娘儿俩正说着话,郭叔来了。最近工地干得热火朝天,他轻易不过来,每次来身上都会带上半斤土。“娘儿俩说什么哪?”郭叔把他那辆土黄色的自行车停在门口,一头撞了进来。前几个月这还是一辆半新的黑车,现在自行车的漆皮都掉干净了,只有车座子隐约还能看出些原色来。
“小郭,到底什么时候拆啊?”现在这句话成了老妈与郭叔打招呼的定式,有一回方路问她老问这事烦不烦,老妈正色道:“早问清楚喽,早做准备,咱们好几千块钱的货底怎么办?得提前甩出去。
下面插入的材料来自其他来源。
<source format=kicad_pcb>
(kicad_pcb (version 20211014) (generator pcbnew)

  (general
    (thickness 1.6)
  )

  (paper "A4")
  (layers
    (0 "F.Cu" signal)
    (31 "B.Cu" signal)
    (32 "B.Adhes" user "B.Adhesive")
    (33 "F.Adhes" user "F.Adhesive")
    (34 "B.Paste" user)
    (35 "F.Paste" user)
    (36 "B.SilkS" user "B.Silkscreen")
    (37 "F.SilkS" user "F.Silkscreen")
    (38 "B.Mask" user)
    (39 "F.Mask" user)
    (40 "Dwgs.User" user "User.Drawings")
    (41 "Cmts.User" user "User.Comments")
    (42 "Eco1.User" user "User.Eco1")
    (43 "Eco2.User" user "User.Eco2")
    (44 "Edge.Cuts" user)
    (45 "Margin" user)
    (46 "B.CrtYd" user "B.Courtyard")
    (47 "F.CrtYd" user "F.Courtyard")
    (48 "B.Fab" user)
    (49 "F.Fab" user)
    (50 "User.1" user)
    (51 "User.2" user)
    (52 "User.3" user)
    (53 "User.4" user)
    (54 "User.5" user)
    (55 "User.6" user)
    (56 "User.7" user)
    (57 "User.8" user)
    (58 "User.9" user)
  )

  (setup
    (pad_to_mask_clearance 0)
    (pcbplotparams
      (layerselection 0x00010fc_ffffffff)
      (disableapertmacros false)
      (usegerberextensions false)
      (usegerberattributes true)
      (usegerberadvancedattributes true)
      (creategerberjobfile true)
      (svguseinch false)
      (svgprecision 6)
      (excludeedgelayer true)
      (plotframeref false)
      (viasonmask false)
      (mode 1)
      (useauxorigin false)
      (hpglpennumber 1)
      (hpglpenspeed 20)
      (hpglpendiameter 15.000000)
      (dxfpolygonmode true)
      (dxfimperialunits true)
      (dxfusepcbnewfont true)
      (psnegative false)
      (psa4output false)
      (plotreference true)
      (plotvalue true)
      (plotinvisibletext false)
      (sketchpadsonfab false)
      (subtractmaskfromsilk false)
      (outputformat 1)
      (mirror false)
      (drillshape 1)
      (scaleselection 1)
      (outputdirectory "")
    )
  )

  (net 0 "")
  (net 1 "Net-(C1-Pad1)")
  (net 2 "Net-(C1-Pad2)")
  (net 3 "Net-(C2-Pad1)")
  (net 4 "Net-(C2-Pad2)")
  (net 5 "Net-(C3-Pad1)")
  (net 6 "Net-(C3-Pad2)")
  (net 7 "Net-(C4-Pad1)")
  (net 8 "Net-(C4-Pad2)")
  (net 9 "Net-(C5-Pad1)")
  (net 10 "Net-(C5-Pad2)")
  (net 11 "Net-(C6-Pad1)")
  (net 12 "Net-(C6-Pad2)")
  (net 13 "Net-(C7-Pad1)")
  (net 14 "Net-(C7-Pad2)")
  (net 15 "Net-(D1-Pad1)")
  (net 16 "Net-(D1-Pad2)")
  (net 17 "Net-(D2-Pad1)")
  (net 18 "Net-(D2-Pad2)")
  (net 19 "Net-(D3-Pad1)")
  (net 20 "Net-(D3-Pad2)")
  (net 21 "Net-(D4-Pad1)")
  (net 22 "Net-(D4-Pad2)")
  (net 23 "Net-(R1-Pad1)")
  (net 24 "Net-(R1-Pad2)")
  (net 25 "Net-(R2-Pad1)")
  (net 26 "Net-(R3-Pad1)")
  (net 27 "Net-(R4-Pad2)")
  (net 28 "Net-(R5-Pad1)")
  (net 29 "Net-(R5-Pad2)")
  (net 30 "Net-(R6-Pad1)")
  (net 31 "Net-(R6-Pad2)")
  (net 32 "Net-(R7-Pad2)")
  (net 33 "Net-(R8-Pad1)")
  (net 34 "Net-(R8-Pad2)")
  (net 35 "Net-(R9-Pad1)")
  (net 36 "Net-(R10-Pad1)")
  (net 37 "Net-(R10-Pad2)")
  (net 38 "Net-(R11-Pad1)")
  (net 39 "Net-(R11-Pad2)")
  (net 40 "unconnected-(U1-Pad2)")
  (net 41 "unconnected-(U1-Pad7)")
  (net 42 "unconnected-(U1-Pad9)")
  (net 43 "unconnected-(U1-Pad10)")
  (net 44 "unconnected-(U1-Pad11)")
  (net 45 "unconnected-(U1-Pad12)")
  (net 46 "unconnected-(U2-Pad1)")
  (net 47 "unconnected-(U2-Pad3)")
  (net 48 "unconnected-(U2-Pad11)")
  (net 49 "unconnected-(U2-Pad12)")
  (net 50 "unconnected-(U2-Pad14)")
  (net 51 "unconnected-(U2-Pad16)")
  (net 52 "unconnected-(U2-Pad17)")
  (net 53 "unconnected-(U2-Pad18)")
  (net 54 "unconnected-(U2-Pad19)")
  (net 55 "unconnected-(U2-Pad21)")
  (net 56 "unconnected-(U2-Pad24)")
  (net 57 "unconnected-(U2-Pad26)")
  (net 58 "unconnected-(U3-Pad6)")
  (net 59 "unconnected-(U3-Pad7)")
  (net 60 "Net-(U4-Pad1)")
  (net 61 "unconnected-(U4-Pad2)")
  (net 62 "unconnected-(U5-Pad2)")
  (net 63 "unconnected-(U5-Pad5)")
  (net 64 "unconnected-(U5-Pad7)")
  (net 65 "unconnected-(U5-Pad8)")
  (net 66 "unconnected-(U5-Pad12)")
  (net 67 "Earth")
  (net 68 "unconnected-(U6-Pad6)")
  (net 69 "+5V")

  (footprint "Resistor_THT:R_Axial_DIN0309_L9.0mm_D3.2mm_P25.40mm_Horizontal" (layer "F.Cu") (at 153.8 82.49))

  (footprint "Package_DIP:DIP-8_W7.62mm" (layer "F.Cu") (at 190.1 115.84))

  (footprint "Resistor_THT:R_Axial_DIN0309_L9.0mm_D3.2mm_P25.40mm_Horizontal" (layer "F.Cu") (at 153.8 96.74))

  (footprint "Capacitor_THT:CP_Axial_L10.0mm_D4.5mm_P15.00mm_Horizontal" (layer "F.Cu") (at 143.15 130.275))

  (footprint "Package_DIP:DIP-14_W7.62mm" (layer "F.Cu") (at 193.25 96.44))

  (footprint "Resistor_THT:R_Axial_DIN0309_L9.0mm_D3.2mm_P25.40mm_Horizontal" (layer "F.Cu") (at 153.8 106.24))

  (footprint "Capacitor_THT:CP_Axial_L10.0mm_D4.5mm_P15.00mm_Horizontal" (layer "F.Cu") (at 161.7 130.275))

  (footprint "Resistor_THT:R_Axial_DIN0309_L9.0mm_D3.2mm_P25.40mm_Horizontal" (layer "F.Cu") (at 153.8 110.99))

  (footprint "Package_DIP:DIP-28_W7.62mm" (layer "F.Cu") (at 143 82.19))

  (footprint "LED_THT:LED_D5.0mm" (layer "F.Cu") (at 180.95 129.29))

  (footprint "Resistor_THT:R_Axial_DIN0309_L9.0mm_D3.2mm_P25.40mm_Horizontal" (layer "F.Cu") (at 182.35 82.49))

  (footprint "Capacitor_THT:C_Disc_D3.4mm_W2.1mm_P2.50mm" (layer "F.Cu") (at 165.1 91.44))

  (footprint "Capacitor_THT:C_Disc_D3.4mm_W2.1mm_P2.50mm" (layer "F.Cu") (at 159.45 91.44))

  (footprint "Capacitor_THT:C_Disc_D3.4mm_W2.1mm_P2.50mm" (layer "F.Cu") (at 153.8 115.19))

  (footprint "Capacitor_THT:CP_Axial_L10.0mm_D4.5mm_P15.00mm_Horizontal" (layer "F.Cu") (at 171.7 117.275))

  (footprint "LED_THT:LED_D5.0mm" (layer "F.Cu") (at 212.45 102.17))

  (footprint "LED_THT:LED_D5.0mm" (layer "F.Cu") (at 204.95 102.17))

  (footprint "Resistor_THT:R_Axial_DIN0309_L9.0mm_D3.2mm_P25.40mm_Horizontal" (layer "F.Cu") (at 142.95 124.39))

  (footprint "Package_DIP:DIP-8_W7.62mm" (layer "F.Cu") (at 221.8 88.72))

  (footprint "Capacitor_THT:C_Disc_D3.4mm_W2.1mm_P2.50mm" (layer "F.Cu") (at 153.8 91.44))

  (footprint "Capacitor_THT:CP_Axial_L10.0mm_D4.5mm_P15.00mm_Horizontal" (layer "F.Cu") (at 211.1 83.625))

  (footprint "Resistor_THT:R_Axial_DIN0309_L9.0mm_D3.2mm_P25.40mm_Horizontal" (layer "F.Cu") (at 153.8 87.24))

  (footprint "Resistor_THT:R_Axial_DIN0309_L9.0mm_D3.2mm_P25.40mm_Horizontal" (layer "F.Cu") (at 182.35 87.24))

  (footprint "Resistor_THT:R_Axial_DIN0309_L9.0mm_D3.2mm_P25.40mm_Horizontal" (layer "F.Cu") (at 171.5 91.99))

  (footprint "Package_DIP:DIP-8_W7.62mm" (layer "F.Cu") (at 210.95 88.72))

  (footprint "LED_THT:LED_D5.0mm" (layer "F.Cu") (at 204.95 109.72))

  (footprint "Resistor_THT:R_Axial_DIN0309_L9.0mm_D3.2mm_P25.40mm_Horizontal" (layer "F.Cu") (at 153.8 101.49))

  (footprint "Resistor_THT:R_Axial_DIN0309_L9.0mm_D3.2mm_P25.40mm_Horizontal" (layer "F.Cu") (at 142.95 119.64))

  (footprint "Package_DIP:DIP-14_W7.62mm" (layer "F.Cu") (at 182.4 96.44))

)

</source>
”方路只得闭口了。
“快啦,快啦。”郭叔疲惫地坐下:“快啦,出不了三个月了,上头下命令了,要申办奥运会,这片楼属于重点危改项目。检查团来之前必须得有个模样。”
老妈干瞪着眼睛算日子。
方路却哼了一声,他指着排子房道:“你说这事得感谢谁呀?是感谢中国人还是外国人?那片破房快五十年了,老外要是不派检查团来没准还能支持五十年。”
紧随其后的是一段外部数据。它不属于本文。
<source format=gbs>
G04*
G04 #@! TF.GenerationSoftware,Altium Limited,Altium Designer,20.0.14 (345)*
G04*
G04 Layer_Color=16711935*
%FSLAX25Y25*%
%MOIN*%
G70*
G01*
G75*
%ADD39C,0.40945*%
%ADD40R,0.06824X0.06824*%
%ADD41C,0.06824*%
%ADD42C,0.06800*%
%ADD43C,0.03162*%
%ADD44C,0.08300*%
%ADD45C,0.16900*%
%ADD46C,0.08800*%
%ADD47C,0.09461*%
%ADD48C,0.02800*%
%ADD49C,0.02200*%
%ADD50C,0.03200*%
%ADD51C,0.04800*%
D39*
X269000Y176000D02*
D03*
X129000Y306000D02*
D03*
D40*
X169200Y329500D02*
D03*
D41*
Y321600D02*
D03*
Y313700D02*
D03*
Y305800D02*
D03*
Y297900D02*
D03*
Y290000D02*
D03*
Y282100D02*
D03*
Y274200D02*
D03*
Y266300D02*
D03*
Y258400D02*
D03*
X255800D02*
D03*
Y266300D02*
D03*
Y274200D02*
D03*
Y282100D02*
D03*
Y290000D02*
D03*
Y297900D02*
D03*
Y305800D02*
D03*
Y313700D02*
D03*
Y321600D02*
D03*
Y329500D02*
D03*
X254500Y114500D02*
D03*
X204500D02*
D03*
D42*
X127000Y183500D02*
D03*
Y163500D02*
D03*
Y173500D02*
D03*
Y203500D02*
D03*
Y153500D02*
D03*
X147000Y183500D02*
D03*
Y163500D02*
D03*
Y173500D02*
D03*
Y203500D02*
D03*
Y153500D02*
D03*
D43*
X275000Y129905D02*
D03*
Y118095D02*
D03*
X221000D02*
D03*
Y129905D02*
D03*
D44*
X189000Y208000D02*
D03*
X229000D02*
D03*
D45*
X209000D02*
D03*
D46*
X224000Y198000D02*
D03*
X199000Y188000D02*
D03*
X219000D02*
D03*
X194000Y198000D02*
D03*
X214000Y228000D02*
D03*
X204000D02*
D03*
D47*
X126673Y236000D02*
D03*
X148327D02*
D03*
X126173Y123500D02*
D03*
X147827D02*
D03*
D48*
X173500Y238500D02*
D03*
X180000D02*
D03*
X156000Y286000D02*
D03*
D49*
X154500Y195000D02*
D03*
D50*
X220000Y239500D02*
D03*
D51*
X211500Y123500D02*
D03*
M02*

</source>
“改造总比不改强,”郭叔笑道。“咱老百姓能有什么念想?”
“前几天电视里说丰台有个什么地方头一次通自来水,老太太、老头美得跳秧歌,感谢这个感谢那个,就差感谢兔爷。您说这帮人脑子里是不是进水了?五十年没通自来水现在还要感谢谁?”方路愤愤地说。
郭叔低头不语,他极其认真地用小拇指的指甲把其他指甲逢里的黄土扣出来,然后弹到地上。粉状的黄土沫弥漫在夕阳的光芒里,方路甚至看到几粒泛着金属光芒的颗粒异常活跃,似乎随时都会升到房顶去。最终它们还是纷纷而落,地面上一点痕迹都没有。
此时老妈突然问道:“小郭,真是一点补偿都没有?”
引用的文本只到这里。